### CHALLENGE
Copy the lines between the one containing "kingdom: Plantae" and the one containing "scientific name: Abietinella abietina", inclusive, swapping "scientific name" for "binomial name" and keeping everything else the same.

### ENTRIES SUPPLIED

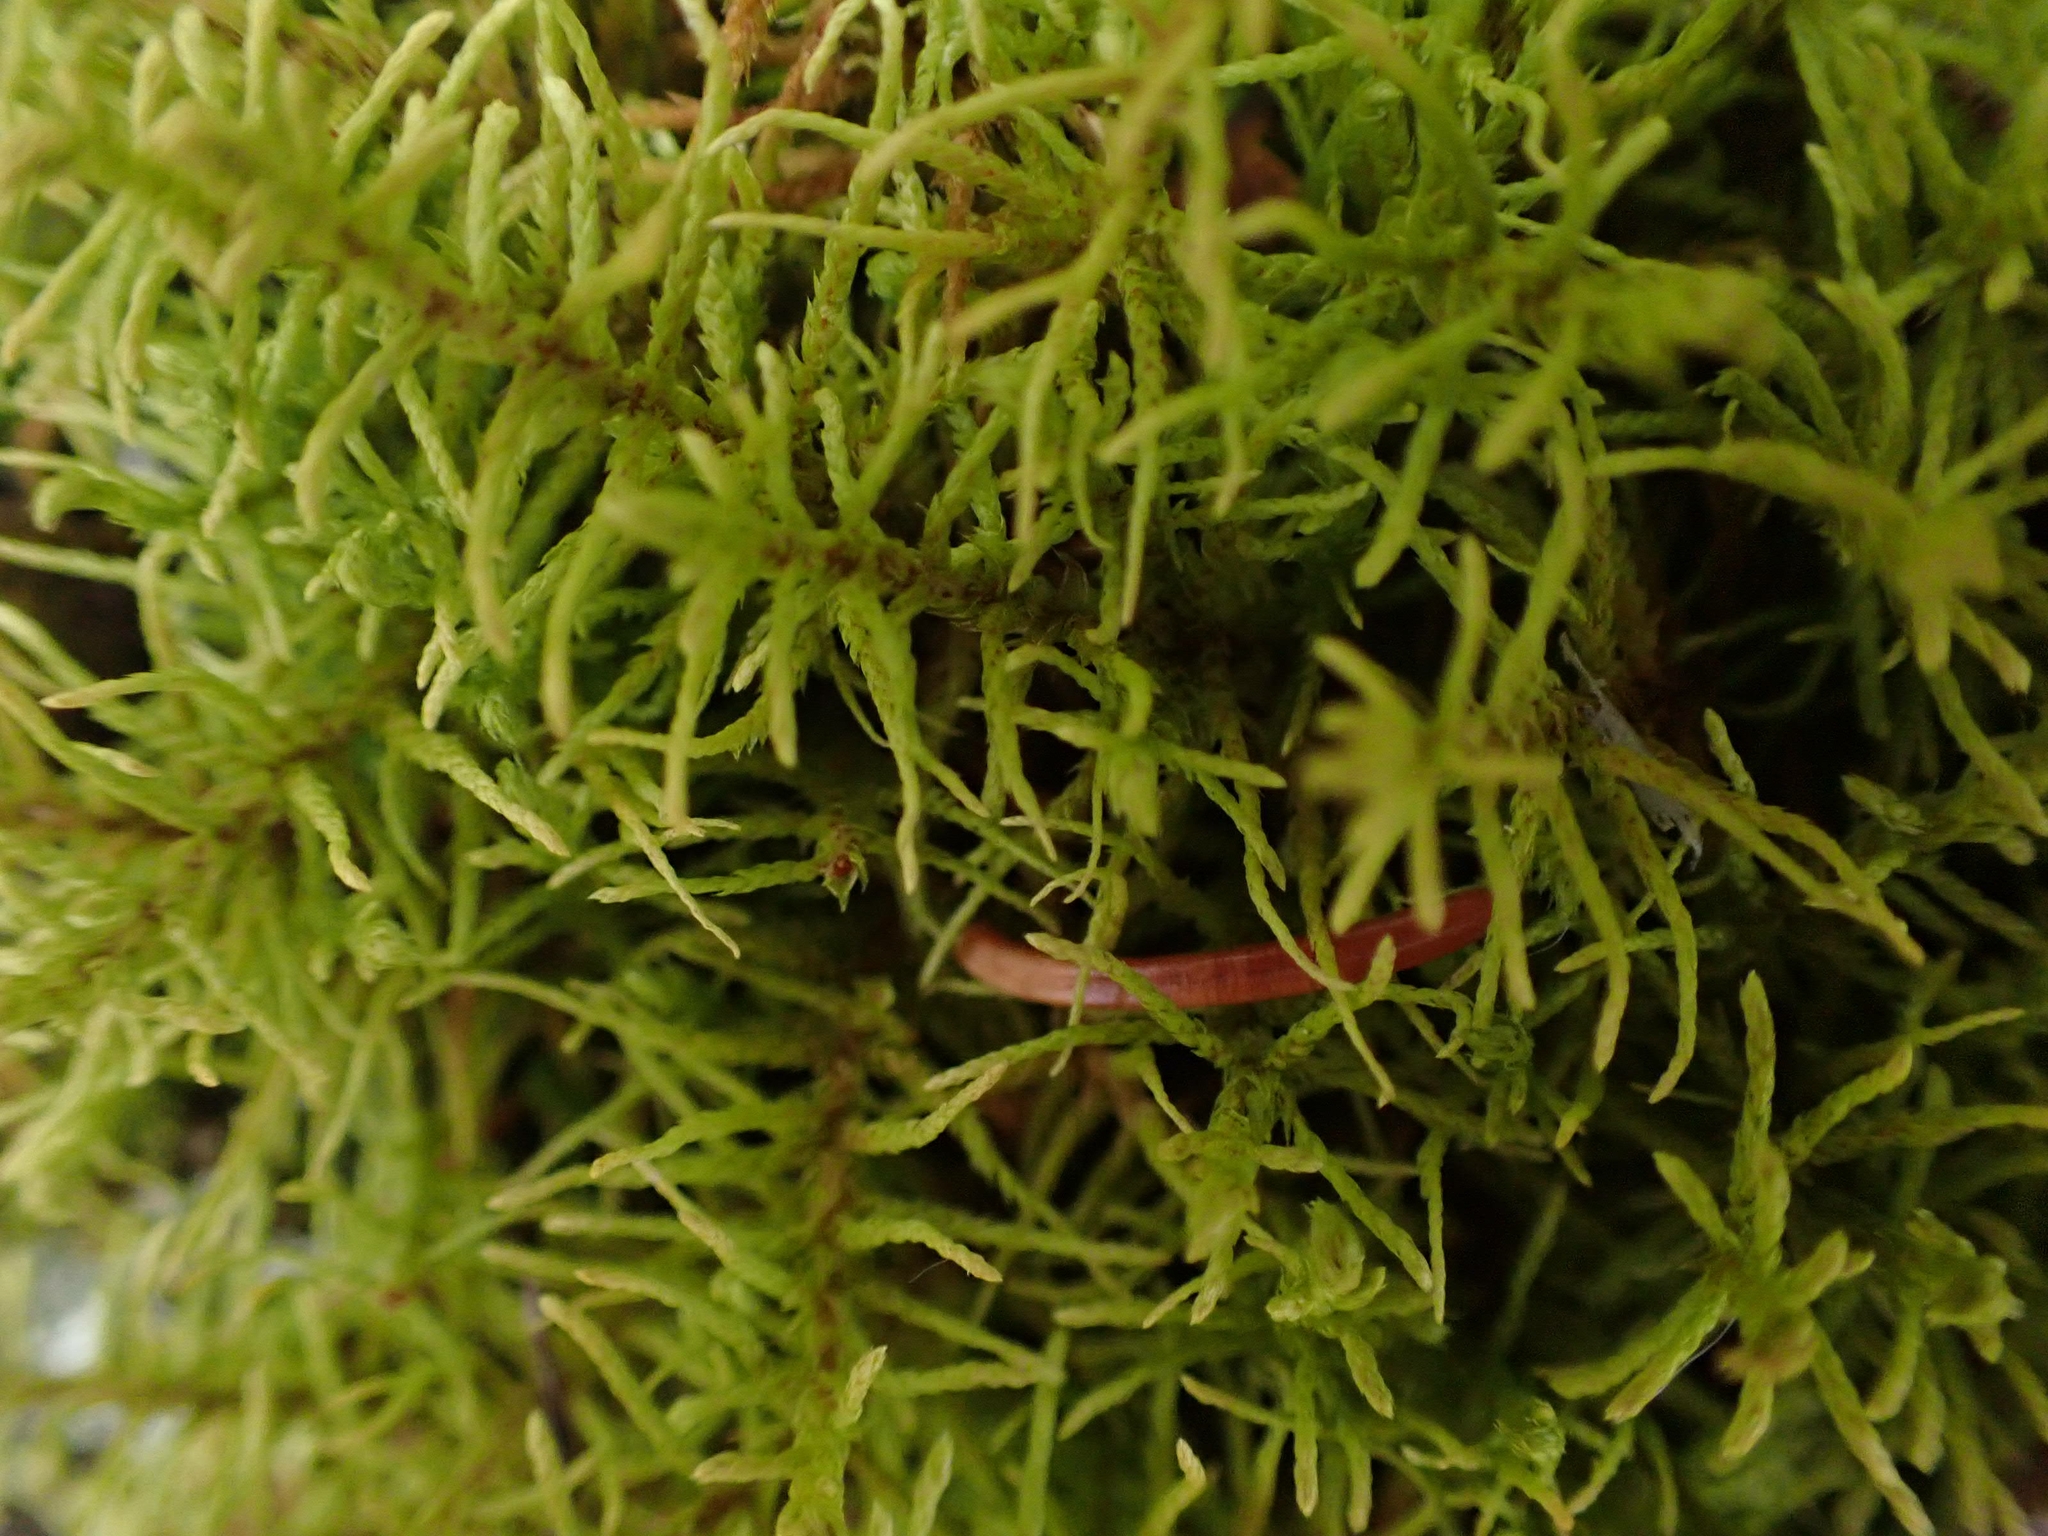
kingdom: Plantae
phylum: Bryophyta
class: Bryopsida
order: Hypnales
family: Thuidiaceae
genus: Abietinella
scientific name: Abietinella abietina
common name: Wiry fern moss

--

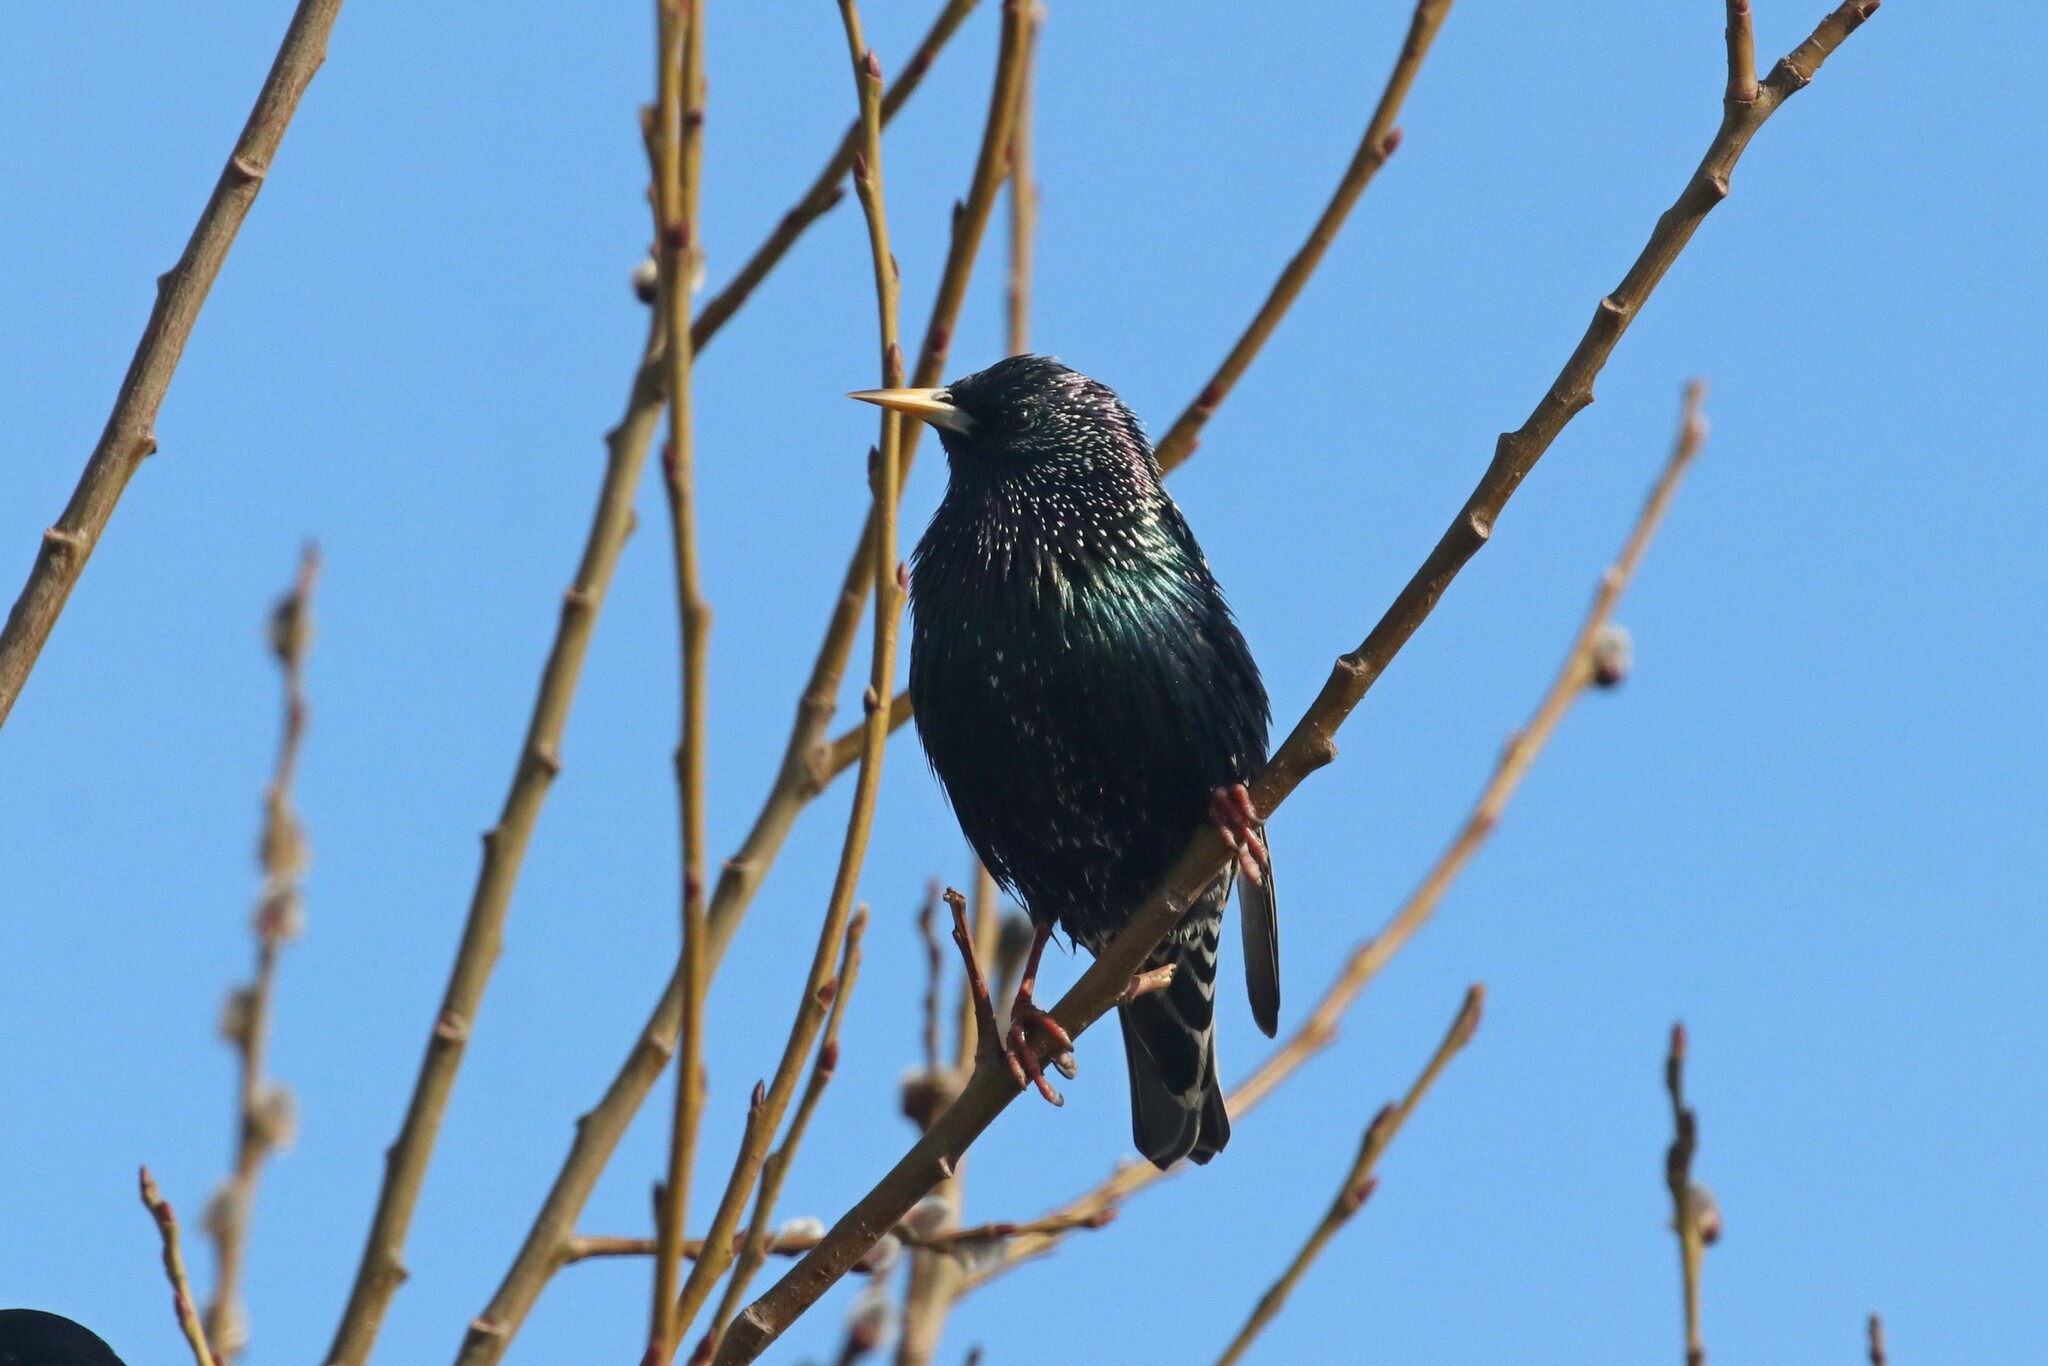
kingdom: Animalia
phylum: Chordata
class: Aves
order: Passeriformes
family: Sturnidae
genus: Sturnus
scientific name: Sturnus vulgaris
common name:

### FULL OUTPUT
kingdom: Plantae
phylum: Bryophyta
class: Bryopsida
order: Hypnales
family: Thuidiaceae
genus: Abietinella
binomial name: Abietinella abietina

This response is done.